*** Opening Source data ***
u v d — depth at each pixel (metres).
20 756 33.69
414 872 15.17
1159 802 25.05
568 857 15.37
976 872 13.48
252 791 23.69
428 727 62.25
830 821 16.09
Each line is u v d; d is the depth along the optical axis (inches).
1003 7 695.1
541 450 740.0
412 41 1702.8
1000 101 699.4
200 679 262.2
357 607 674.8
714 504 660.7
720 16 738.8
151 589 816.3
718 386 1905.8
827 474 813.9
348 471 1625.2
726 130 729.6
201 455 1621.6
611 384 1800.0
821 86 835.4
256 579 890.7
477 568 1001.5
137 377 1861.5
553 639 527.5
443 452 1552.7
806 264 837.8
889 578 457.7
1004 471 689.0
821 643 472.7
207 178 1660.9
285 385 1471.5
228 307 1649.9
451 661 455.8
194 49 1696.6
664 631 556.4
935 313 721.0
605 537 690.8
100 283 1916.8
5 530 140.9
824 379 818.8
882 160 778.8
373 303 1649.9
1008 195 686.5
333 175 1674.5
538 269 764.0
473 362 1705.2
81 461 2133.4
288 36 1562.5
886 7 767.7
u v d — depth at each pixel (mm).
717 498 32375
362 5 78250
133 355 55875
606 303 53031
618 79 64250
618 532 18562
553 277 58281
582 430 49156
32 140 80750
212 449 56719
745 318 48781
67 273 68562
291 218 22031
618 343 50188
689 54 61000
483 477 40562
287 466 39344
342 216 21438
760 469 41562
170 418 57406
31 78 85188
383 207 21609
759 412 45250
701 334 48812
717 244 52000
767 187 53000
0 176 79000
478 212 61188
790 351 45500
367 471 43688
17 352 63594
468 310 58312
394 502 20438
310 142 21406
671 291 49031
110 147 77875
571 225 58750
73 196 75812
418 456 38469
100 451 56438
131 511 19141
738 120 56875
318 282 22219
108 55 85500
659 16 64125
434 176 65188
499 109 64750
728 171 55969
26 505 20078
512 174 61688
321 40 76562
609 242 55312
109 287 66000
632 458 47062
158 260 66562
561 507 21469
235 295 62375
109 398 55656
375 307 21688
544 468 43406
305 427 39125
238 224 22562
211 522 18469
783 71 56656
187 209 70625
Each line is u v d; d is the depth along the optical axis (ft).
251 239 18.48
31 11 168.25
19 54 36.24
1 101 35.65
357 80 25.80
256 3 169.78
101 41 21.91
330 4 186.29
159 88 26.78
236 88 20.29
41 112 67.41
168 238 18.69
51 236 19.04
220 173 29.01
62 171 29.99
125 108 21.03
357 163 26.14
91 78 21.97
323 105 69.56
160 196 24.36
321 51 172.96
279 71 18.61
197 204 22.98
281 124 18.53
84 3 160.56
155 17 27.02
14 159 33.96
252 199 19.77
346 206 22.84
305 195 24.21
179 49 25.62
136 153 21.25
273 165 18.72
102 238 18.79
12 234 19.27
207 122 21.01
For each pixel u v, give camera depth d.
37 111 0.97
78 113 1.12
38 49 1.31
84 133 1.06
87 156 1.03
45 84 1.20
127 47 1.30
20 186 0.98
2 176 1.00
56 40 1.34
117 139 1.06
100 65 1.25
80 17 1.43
*** Closing Source data ***
Within this data, count the lines that include the string "axis" and write the number with nothing else.

2